If it is any indication of how much I love this roast, I have herb pots in my yard with fresh sage and rosemary so that I always have it on hand when I get the urge to make it again. If I could grow fennel seeds I would.
This is basically a boneless Boston butt roast, covered in a savory herb paste, and slow roasted to perfection. So let’s go make the paste.
I have always used a food processor in the past. But I have a new Vitamix blender and I thought I would use it this time. Going forward, I’ll stick to the food processor.
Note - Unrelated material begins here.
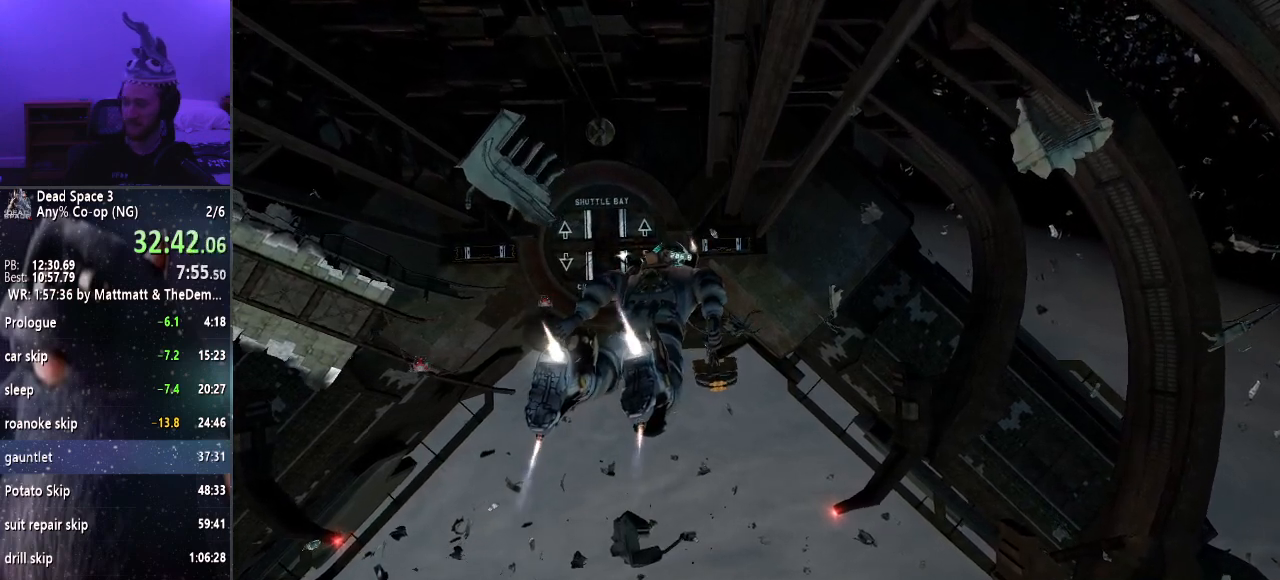
{"keys": ["shift", "w"], "mouse": [], "events": []}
Chop your sage and rosemary before putting it in the food processor so that it blends more evenly. Add the garlic, salt, pepper, and fennel seeds. Blend until it makes a thick paste.
Then add the olive oil and white wine.
I adjusted the original recipe for a couple of reasons.
First, it asked for a lot more salt. The first time I made this, I fell in love with the flavor, but it was so salty I could hardly eat it.
Next, I thought that for a 6-lb chunk of meat, it did not seem to be enough paste, AND it did not seem to be wet enough. So I made the tablespoons of measurement into “heaping” tablespoons and I increased both the wine and olive oil somewhat.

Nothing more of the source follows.